Her ne kadar günümüzde birçok ülkede resmiyette cumhuriyet ve demokrasinin olduğu görülsede çoğunda uygulanış yani hakikat bunun tam tersi. Nasıl ki demokrasinin çeşitleri var; doğrudan, dolaylı diye. İşte ben de bu duruma sözde demokrasi diyorum. Azerbaycan'da ise bir Aliyev ailesi gerçeği var. Ebulfez Elçibey'in demokratikleşme adımlarına darbe indiren Suret Hüseynov'un ardından başkanlığa geçen baba Haydar Aliyev'in oğlu, günümüz Azerbaycan cumhurbaşkanı, İlham Aliyev'de seçimlerdeki dönem sınırını kaldıran liderlerden. Üç ülkeninde seçimler nazarında ortak özelliği; tek baskın partinin veya "adamın" art arda devletin başında ve muhalefetin neredeyse yok hükmünde olması. Medyanın üzerindeki baskı doğal olarak muhalefetin gelişmesine ve hükümetin denetlenmesine engel oluyor. Bu bile apaçık bir otoriter rejim emaresidir.
Seçimlerin, medyanın, hatta hangi renk araba kullanılacağının yanı sıra ekonomininde büyük oranda devlet kontrolünde olduğu bu ülkelerde refah seviyesi ise yadsınamayacak düşüklükte. Özellikle Türkmenistan'da iş, eğitim gibi nedenlerle yurtdışına çıkmak isteyen vatandaşlara izin çok zor veriliyor öyle ki pasaport çıkartmak bile mucize. Bir şekilde iltica edenlerle birlikte koca ülkede yaşayan kişi sayısı beş milyonun da altına gerilemiş durumda. Bu nesil kaybının devamı şüphesiz ileride bir beka sorunu haline dönüşecektir. Oysa gerçek bir liderin ülkesine yapacağı en şerefli hizmet günü değil nesilleri kazanmasıdır. Debdebe ve dokunulmazlık içerisindeki elitlerin nesilleri kazanması için kolektif biçimde, otoriter ve antidemokratik tutumlarını bir kenara bırakarak demokratikleşme adımlarını hızla atmaları gerekir. Başta eğitim ve adalet alanlarında yapılacak reformlar tabandan tavana toplumun her yerine sirayet ettiğinde demokratikleşmenin önündeki çoğu engel aşılmış olacaktır.

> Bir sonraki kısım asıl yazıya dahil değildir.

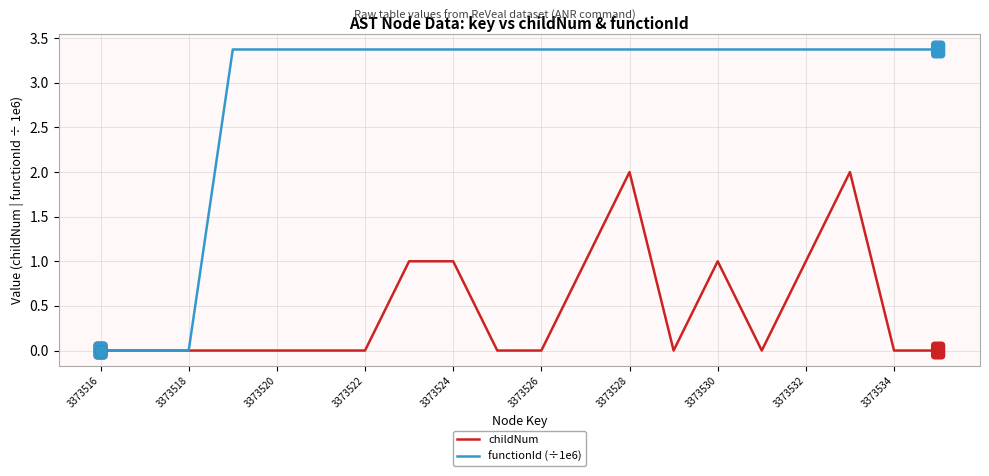

Which series has the largest range (max minus min)?

functionId (÷1e6)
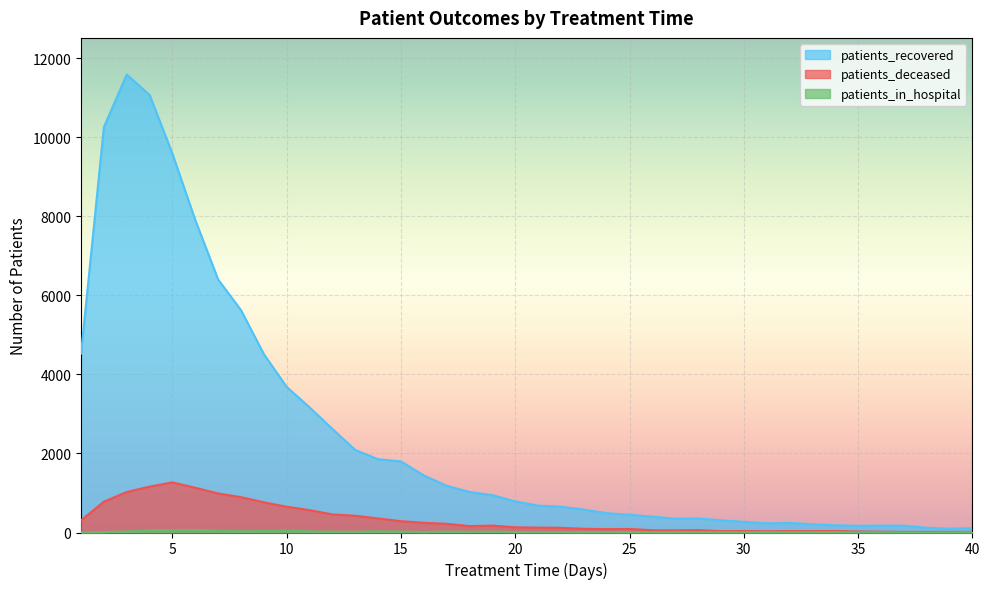

Which has a higher value, 35 or 12?

12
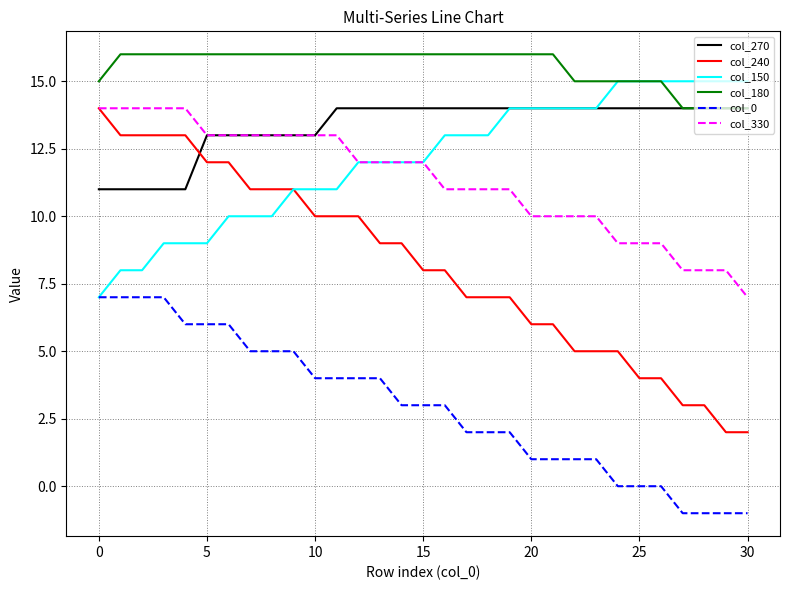

Which series has the largest total across all categories?

col_180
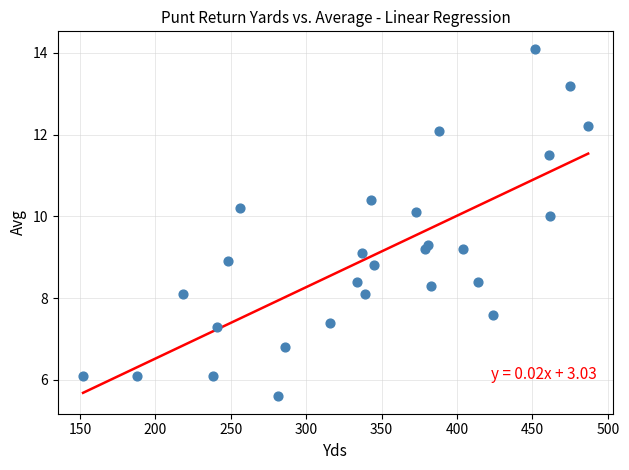

What is the range of X values (max minus min)?

335.0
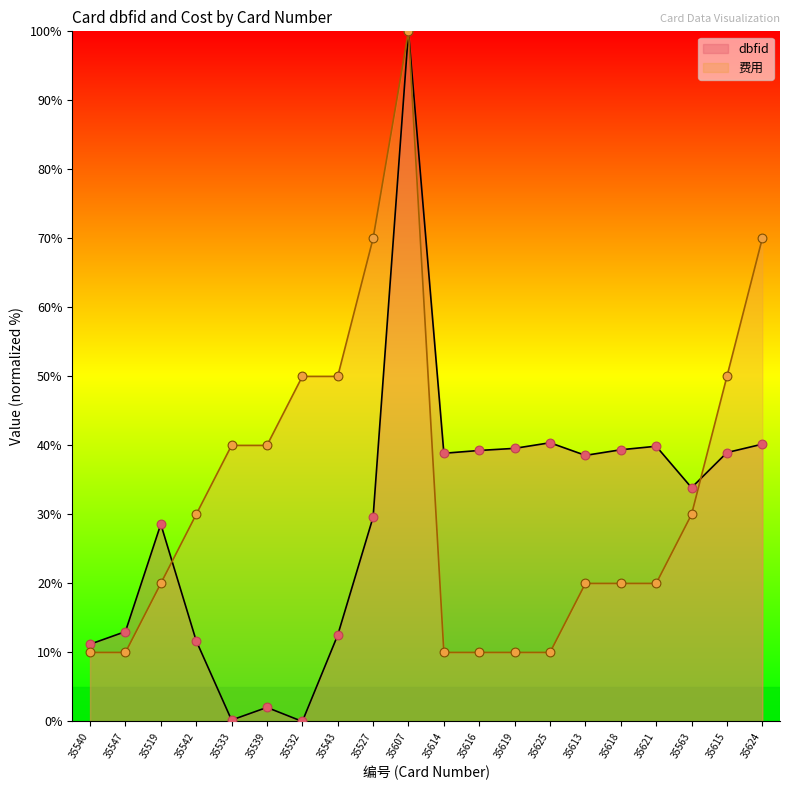

Which series contains the highest Y value?

dbfid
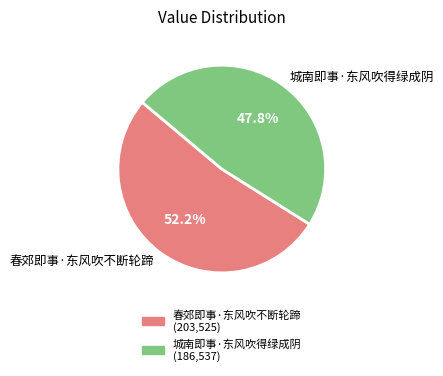

How many segments does this pie chart have?

2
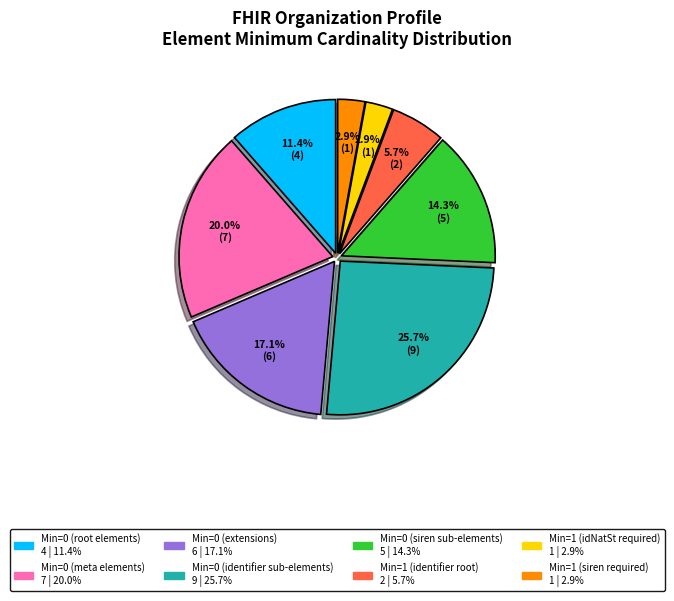

Is there a majority slice in this chart?

No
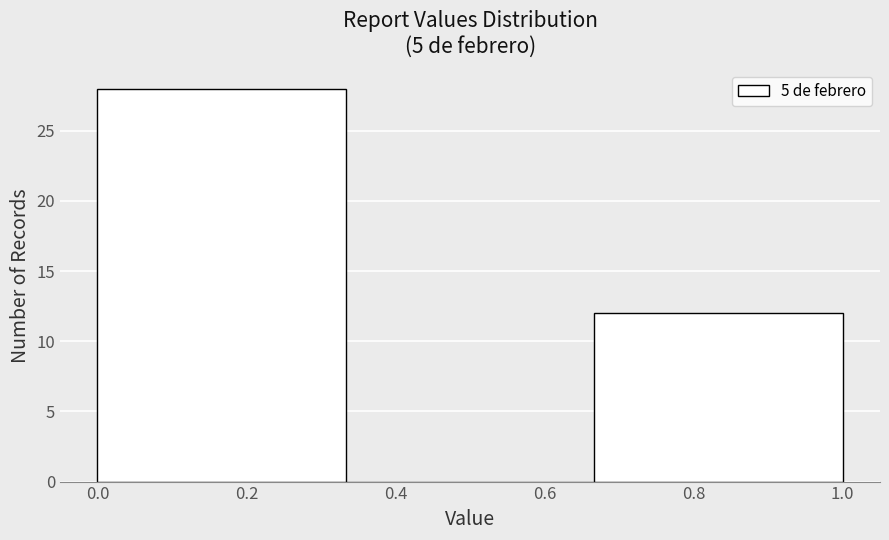

Reading left to right, list every bar in this chart as the range it spans on the x-axis followed by its height. Neither the bar edges nor the heights are printed on the chart, so give them approximately, as read against the axes.

0.00 to 0.34: 28
0.34 to 0.66: 0
0.66 to 1.00: 12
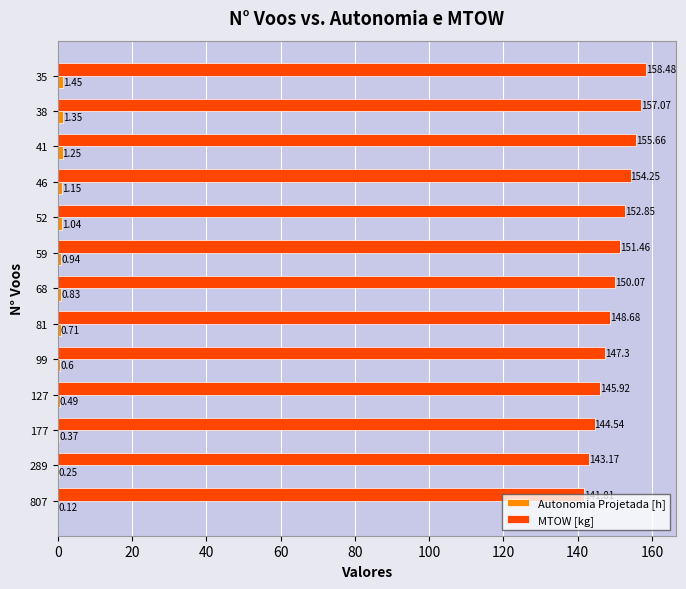

How many distinct data groups are displayed?

2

Son olarak şunu belirtmek isterim ki; başta Türkmenistan olmak üzere bölgedeki Türki cumhuriyetler gerek yer altı ve yer üstü imkanlar olmak üzere kültür, enerji ve stratejik konum özellerinde fırsatlara açık ve zengin konumdalar fakat şuan ki antidemokratik yapıları ve dış ülkelere izole tutumları bu zenginlikleri değerlendirmede engelden öte değil. Kapak fotoğrafında da yazdığı gibi "Devlet 'adam' içindir!" anlayışı, yerini Şeyh Edebali'nin de dediği gibi "İnsanı yaşat ki devlet yaşasın." anlayışına bıraktığı zaman herkes kazanmış olacak. Herkesin kazandığı bir gelecekte görüşmek üzere.